Lo scorcio sta sempre là, ha aspettato anche Claude che si ritrovasse dopo essersi perso. Un lago con la sponda di alberi e cespugli, ma con le sfumature che già sanno di autunno e la prospettiva infinita, di orizzonte e di cielo, un riverbero dei lampioni sull’ acqua e qualche animale che ci sguazza dentro. Claude si siede su un sasso. Adesso sto bene, pensa. Anche lui sta seduto fuori, come gli altri che ha visto, che gli piacciono, e spera di suscitare in loro pure lo stesso affetto.
Ogni macchina che sente passare sforna una musica diversa, araba, latina, rap, alternandosi tra loro. Non ci sono nemmeno le frotte di studenti su queste vie, per quelle bisogna salire più su, e viversi il fine settimana in modo più burrascoso, con tutti i cambi metro che in queste giornate accorrono, e già ci si perde così, su un orario ordinato. Il punto è che Claude si è perso, poi si è ritrovato ma qualcuno lo sta ancora cercando, fumando tristezza alla finestra.

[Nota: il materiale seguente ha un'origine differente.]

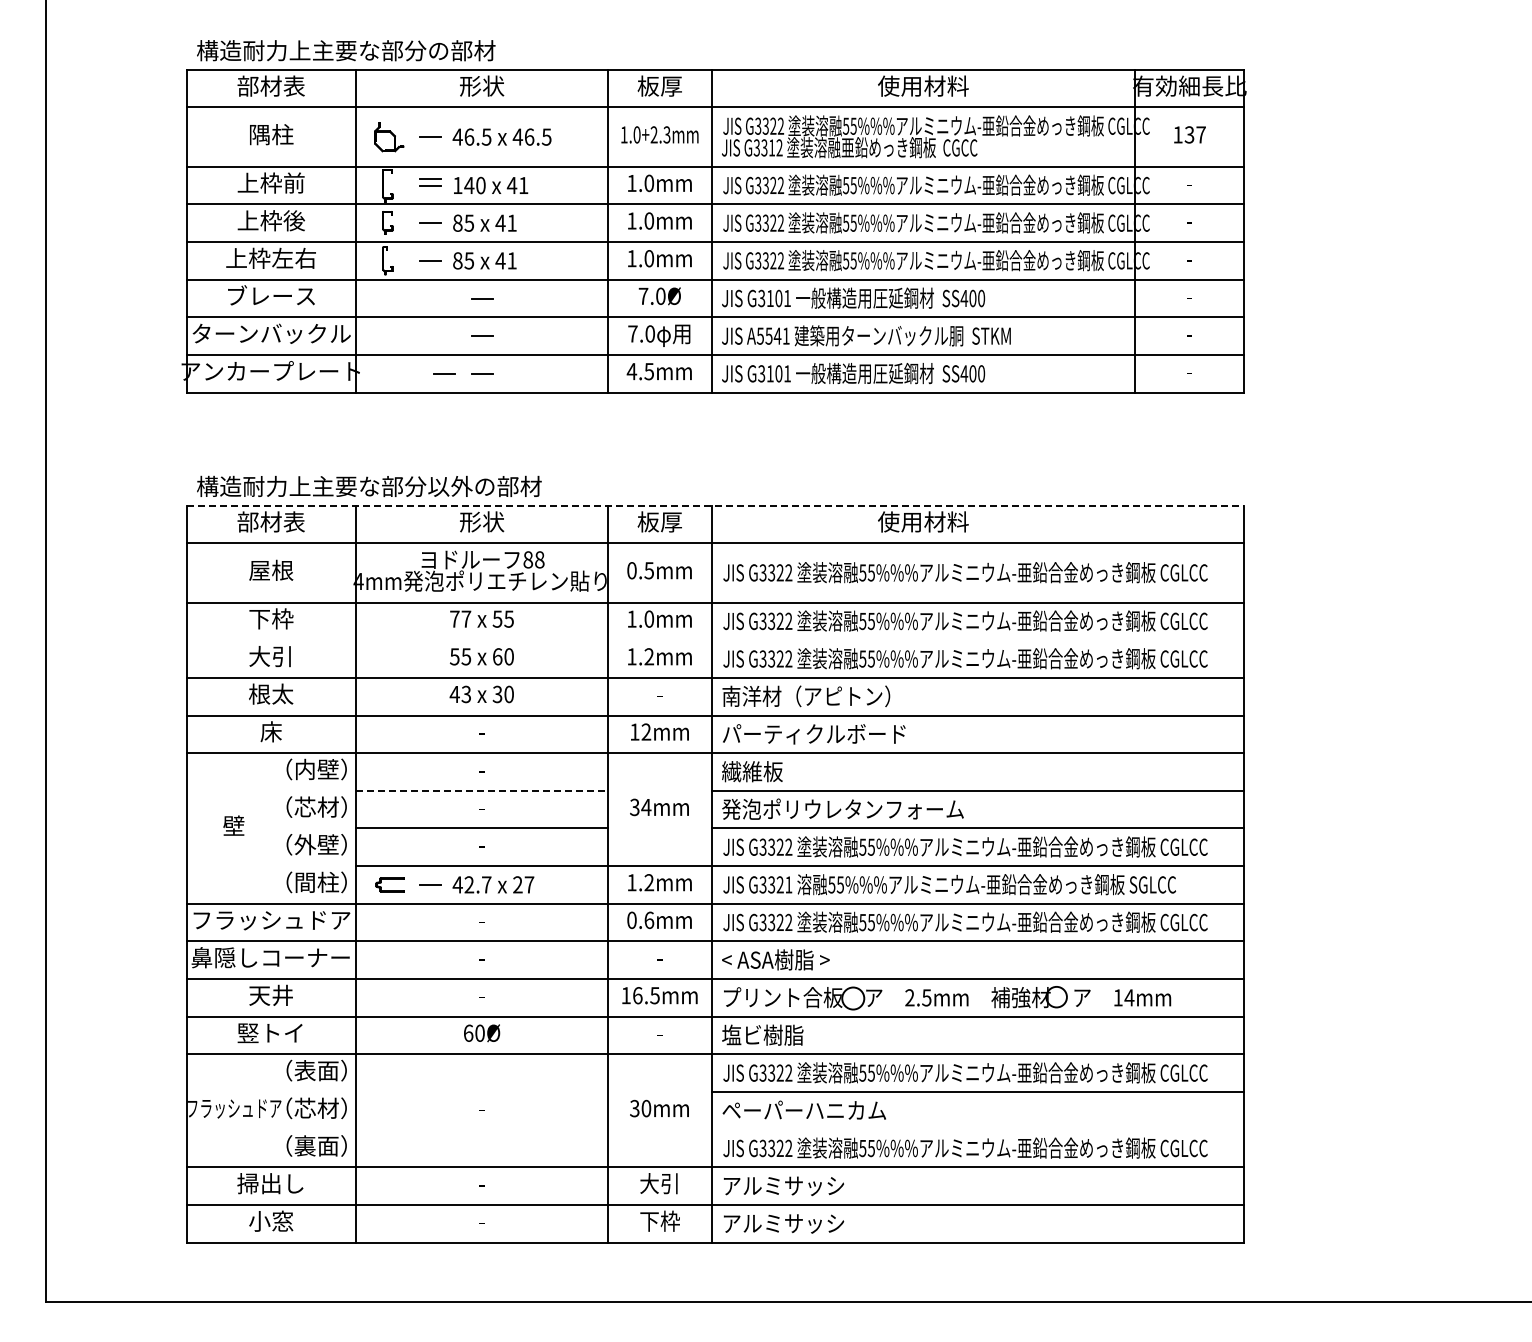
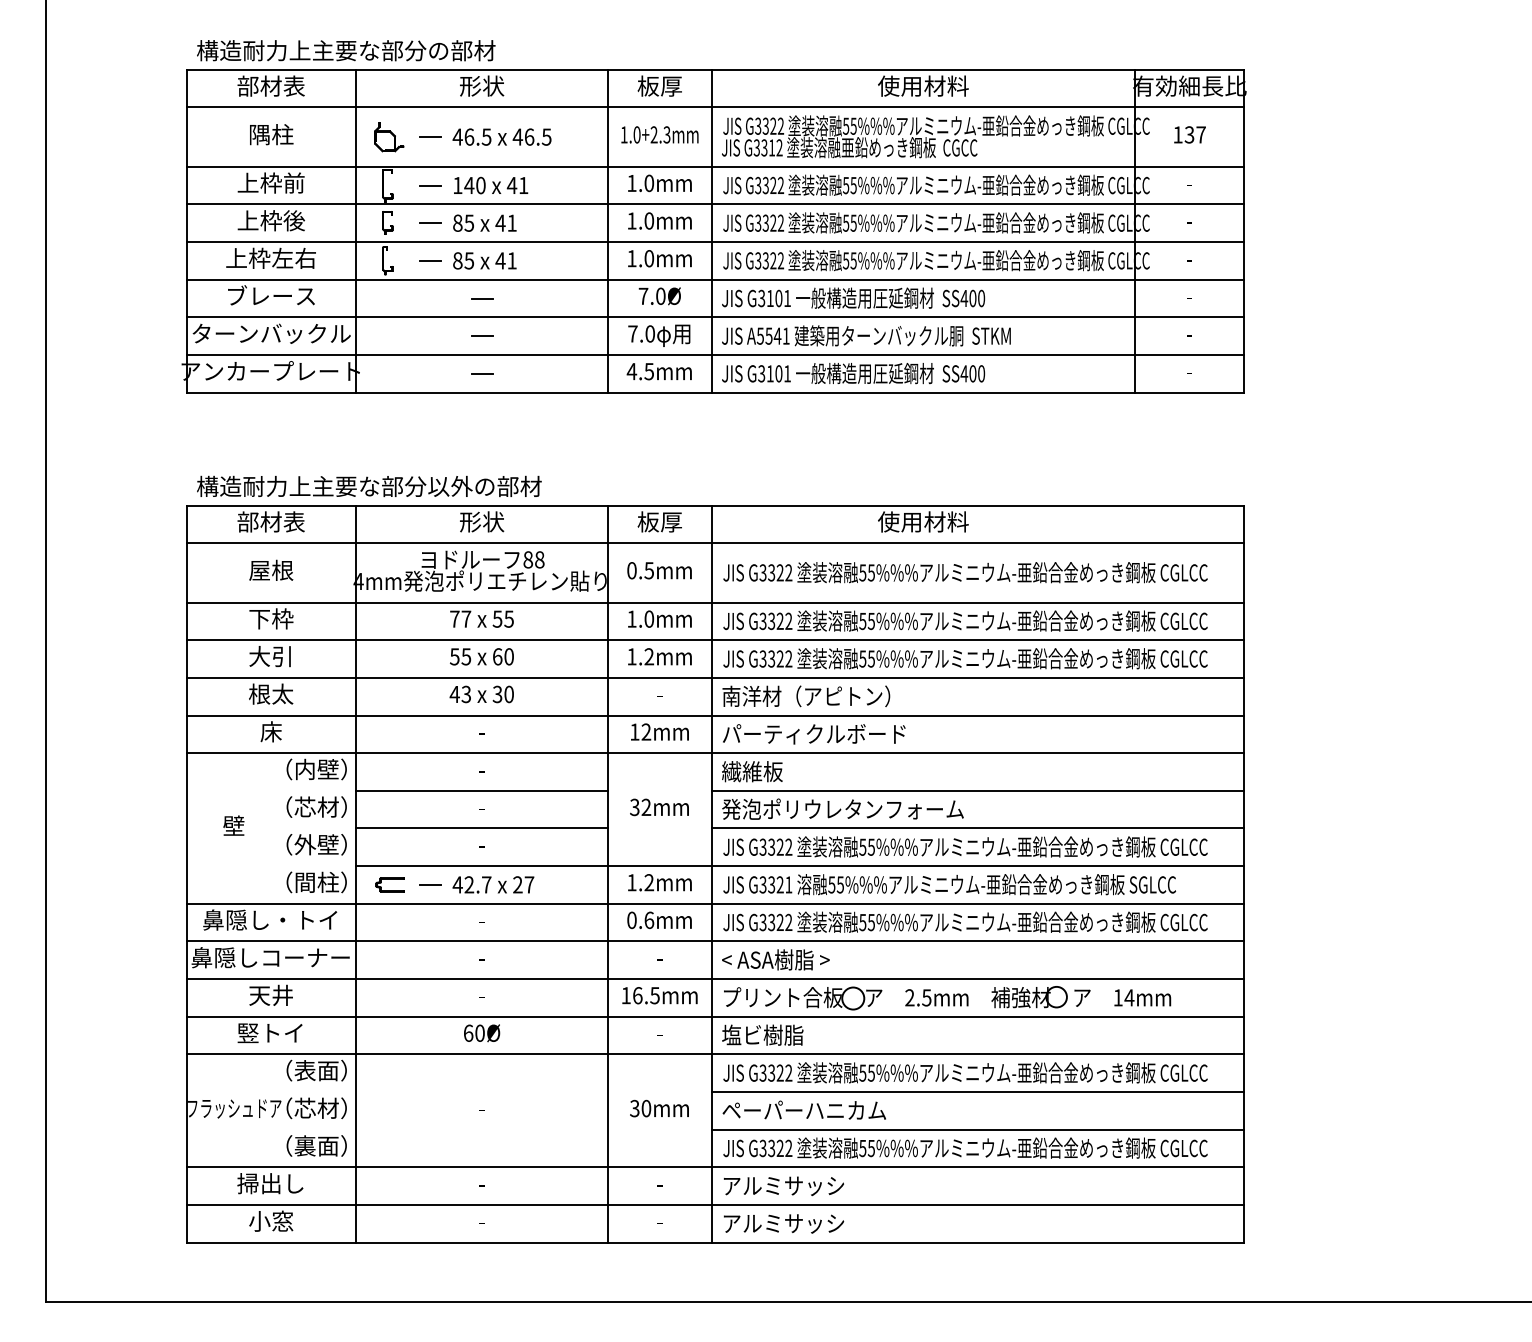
line at (430, 178): present -> none
line at (444, 373): present -> none
line at (715, 505): dashed -> solid
line at (715, 640): none -> present
line at (482, 790): dashed -> solid
text at (646, 806): 34mm -> 32mm
text at (271, 919): フラッシュドア -> 鼻隠し・トイ
line at (977, 1129): none -> present
text at (658, 1183): 大引 -> -
text at (659, 1220): 下枠 -> -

Qualcuno che ha messo un foglio su un palo mezzo illuminato: Dove sta Claude? Sto cercando il mio gatto. Segue una descrizione accurata in cui Claude pare abbastanza riconoscersi. Anche se sostiene di essere più magro che nella foto. Non prova nostalgia ma conosce bene la sensazione di sentirsi perso e per empatia quasi umana non gli piace condividerla con altri. Allora si alza dal sasso e riprende la stessa scorciatoia di prima. Ma l’uscita non coincide con l’entrata.
Non è giornata, pensa Claude. Ma è sereno. Tutto ha una fine prima o poi.